The letter – written jointly by the Indian Pilots’ Guild, the Indian Commercial Pilots’ Association and the National Aviator’s Guild – accuses Gupta of having “a personal agenda” against pilots, and of “misusing his official powers to criminally intimidate, coerce and threaten members of the public.”

The problem began when a few pilots submitted their opposition to a draft proposal to extend the notice period of pilots from six months to one year. Among the responses submitted, some 10 pilots had referred to Gupta by the wrong designation.
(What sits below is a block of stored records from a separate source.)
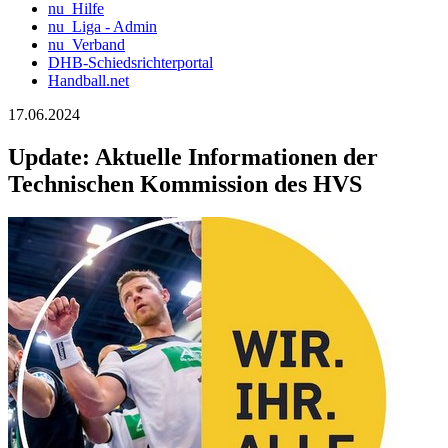
nu_Hilfe
nu_Liga - Admin
nu_Verband
DHB-Schiedsrichterportal
Handball.net
17.06.2024
Update: Aktuelle Informationen der
Technischen Kommission des HVS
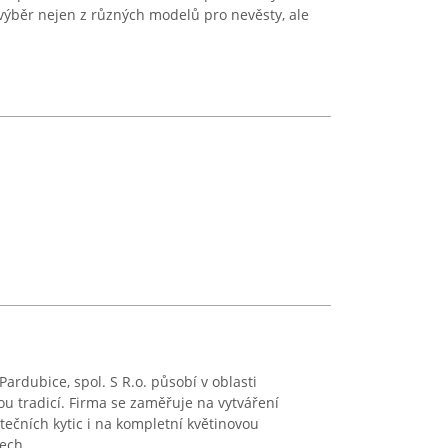
 výběr nejen z různých modelů pro nevěsty, ale
Pardubice, spol. S R.o. působí v oblasti
tou tradicí. Firma se zaměřuje na vytváření
tečních kytic i na kompletní květinovou
ch. ...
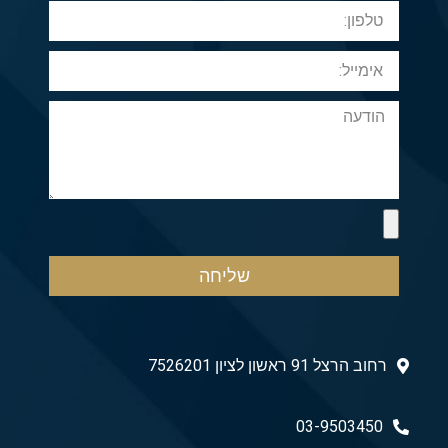
שליחה
רחוב הרצל 91 ראשון לציון 7526201
03-9503450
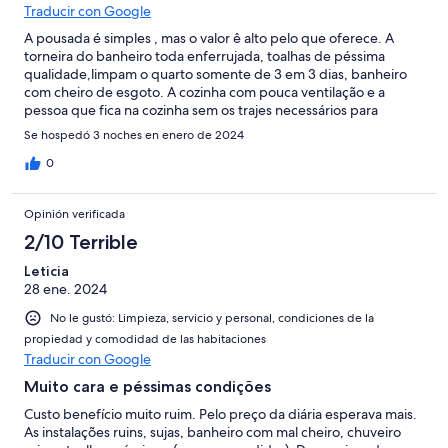
Traducir con Google
A pousada é simples , mas o valor ê alto pelo que oferece. A
torneira do banheiro toda enferrujada, toalhas de péssima
qualidade,limpam o quarto somente de 3 em 3 dias, banheiro
com cheiro de esgoto. A cozinha com pouca ventilação e a
pessoa que fica na cozinha sem os trajes necessários para
manipulação dos alimentos. Somente a localização que é boa.
Se hospedó 3 noches en enero de 2024
0
Opinión verificada
2/10 Terrible
Leticia
28 ene. 2024
No le gustó: Limpieza, servicio y personal, condiciones de la
propiedad y comodidad de las habitaciones
Traducir con Google
Muito cara e péssimas condições
Custo benefício muito ruim. Pelo preço da diária esperava mais.
As instalações ruins, sujas, banheiro com mal cheiro, chuveiro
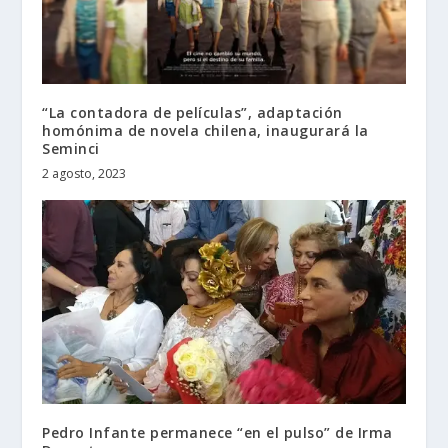
“La contadora de películas”, adaptación
homónima de novela chilena, inaugurará la
Seminci
2 agosto, 2023
Pedro Infante permanece “en el pulso” de Irma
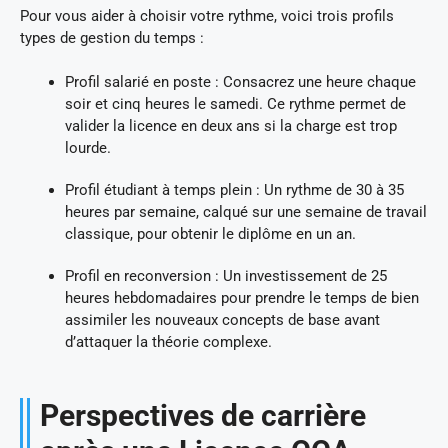
Pour vous aider à choisir votre rythme, voici trois profils
types de gestion du temps :
Profil salarié en poste : Consacrez une heure chaque
soir et cinq heures le samedi. Ce rythme permet de
valider la licence en deux ans si la charge est trop
lourde.
Profil étudiant à temps plein : Un rythme de 30 à 35
heures par semaine, calqué sur une semaine de travail
classique, pour obtenir le diplôme en un an.
Profil en reconversion : Un investissement de 25
heures hebdomadaires pour prendre le temps de bien
assimiler les nouveaux concepts de base avant
d’attaquer la théorie complexe.
Perspectives de carrière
According to the letter Gupta responded by questioning their mental health and fitness, and reporting them to their employers.
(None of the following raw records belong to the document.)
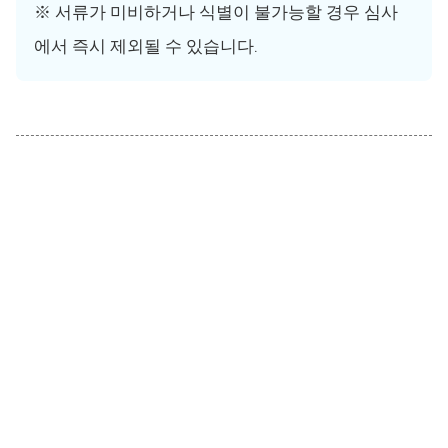
※ 서류가 미비하거나 식별이 불가능할 경우 심사
에서 즉시 제외될 수 있습니다.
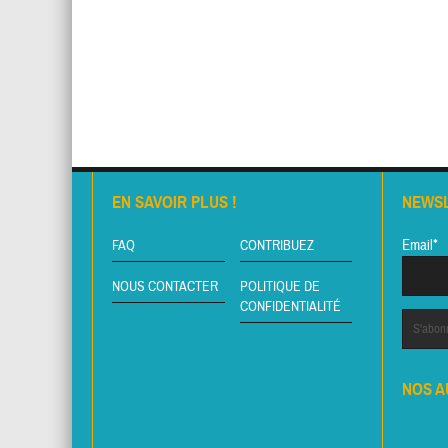
EN SAVOIR PLUS !
NEWS
Email*
FAQ
CONTRIBUEZ
NOUS CONTACTER
POLITIQUE DE
CONFIDENTIALITÉ
NOS A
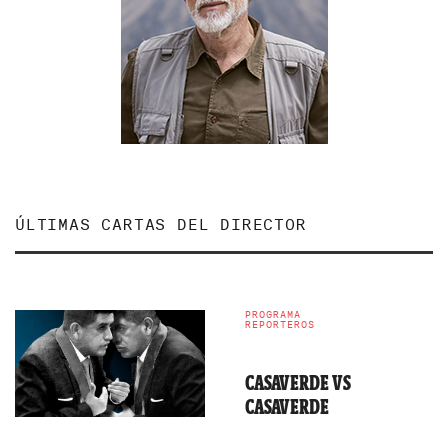
ÚLTIMAS CARTAS DEL DIRECTOR
PROGRAMA
REPORTEROS
CASAVERDE VS
CASAVERDE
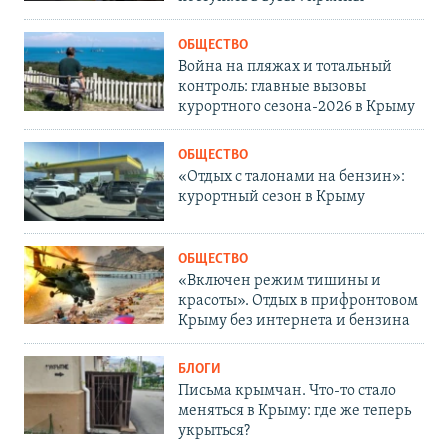
ОБЩЕСТВО
Война на пляжах и тотальный
контроль: главные вызовы
курортного сезона-2026 в Крыму
ОБЩЕСТВО
«Отдых с талонами на бензин»:
курортный сезон в Крыму
ОБЩЕСТВО
«Включен режим тишины и
красоты». Отдых в прифронтовом
Крыму без интернета и бензина
БЛОГИ
Письма крымчан. Что-то стало
меняться в Крыму: где же теперь
укрыться?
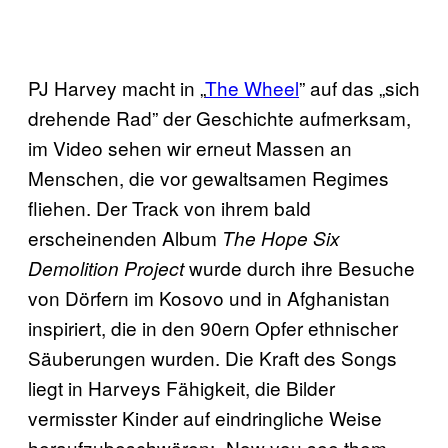
PJ Harvey macht in „
The Wheel
” auf das „sich
drehende Rad” der Geschichte aufmerksam,
im Video sehen wir erneut Massen an
Menschen, die vor gewaltsamen Regimes
fliehen. Der Track von ihrem bald
erscheinenden Album
The Hope Six
wurde durch ihre Besuche
Demolition Project
von Dörfern im Kosovo und in Afghanistan
inspiriert, die in den 90ern Opfer ethnischer
Säuberungen wurden. Die Kraft des Songs
liegt in Harveys Fähigkeit, die Bilder
vermisster Kinder auf eindringliche Weise
heraufzubeschwören: „Now you see them,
“All of them have been de-rostered from flights,” alleges the letter.

The pilots’ unions have also taken offence to the police complaint lodged by the DGCA with regard to “obscene” messages targeting Gupta, which were circulating on some WhatsApp groups. “Some other airline pilots from a wide cross section of the industry, who had expressed personal views about these developments, in private internet chat groups, were reported to the Delhi police and harassed,” says the letter.

In view of unfolding events, the three pilots’ unions allege that Gupta bears an “extraordinary interest” in the matter of notice periods, and is “forcefully suppressing dissent”. The letter also argues that the DGCA, as a safety regulator, should not intervene in employment matters.

“It is also a sad irony that, on one hand, highly trained pilots are victimised and threatened by Mr Gupta with police and regulatory action, for merely airing their views against a draft policy or for expressing their personal views in private, and on the other hand, a VIP who recently assaulted an airline employee in full public view, was let scot free by the same DGCA machinery,” states the letter.